O aparecimento de tais imagens [ler informação da BBC] não pode ser desligado da discussão sobre o direito à privacidade e o papel que as plataformas digitais desempenham (ou não) na defesa desse direito. Por alguma razão, a Apple foi questionada sobre o funcionamento da sua iCloud, precisamente a “nuvem” onde as imagens estavam arquivadas, no pressuposto de que estariam bloqueadas a visitantes não autorizados (a empresa garantiu, entretanto, que não houve qualquer quebra nos seus sistemas de segurança).
Em todo o caso, para além da segurança dos dispositivos digitais, importa discutir o vício normativo, típico de reality show, que contaminou todo o espaço social. Neste caso, empurrando-nos para a pergunta mais primária: “Quem tem a culpa?”. Tão primária que até mesmo o muito sério Le Monde achou por bem (e muito bem) publicar um artigo de Damien Leloup com um título pedagógico: “As vítimas não são culpadas” (5 Set.). Nele se chama a atenção para o facto de assistirmos ao relançamento de um “sexismo moralista” que, tal como em alguns casos de violação, trata as mulheres como “culpadas” das agressões a que são sujeitas.
Assustador é o facto de os moralistas de serviço parecerem exprimir-se para um mundo de carroças e pombos-correio, anterior à invenção do código Morse... Será que ainda não repararam como a proliferação arbitrária de circuitos de difusão (de imagens e não só) gerou uma cultura da irresponsabilidade cujo único valor é a possibilidade compulsiva de multiplicar links? Escrever ou mostrar qualquer coisa monstruosamente estúpida num blog pode mesmo ser suficiente para criar um “famoso” — e, neste caso, sem caricatura, estou apenas a ser liminarmente realista.

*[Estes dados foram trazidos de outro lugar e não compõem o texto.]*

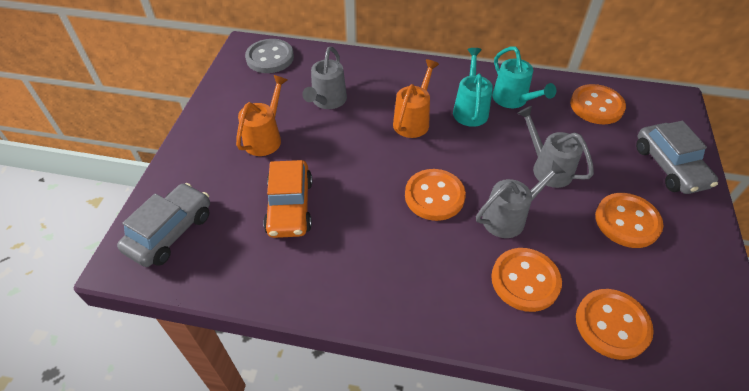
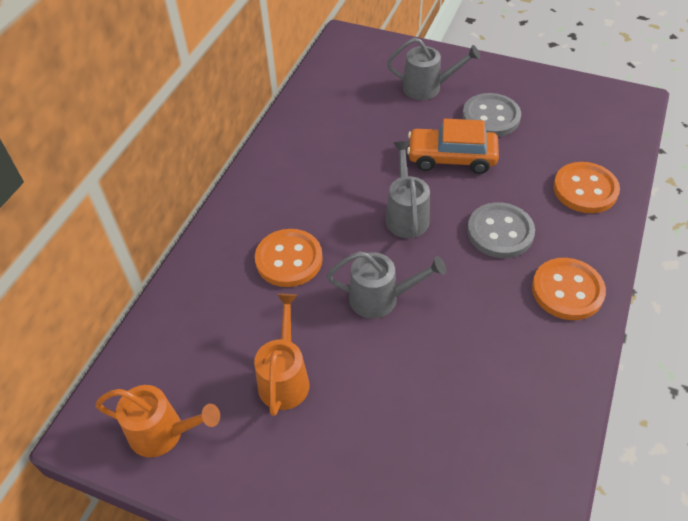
grey button: 1 -> 2
grey car: 2 -> 0
orange button: 5 -> 3
turquoise watering can: 2 -> 0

Veja-se o filme Her (2013), de Spike Jonze, com Joaquin Phoenix: a relação do protagonista com a voz (feminina) do seu computador não é a criação de um novo conceito de intimidade, mas a dramática perda da sua possibilidade. Em muitos registos, o aparato das “redes sociais” exclui o próprio valor social das relações: o seu único objectivo é a multiplicação arbitrária de links. Com mais ou menos nudez, o que se perdeu foi a noção da singularidade de cada corpo.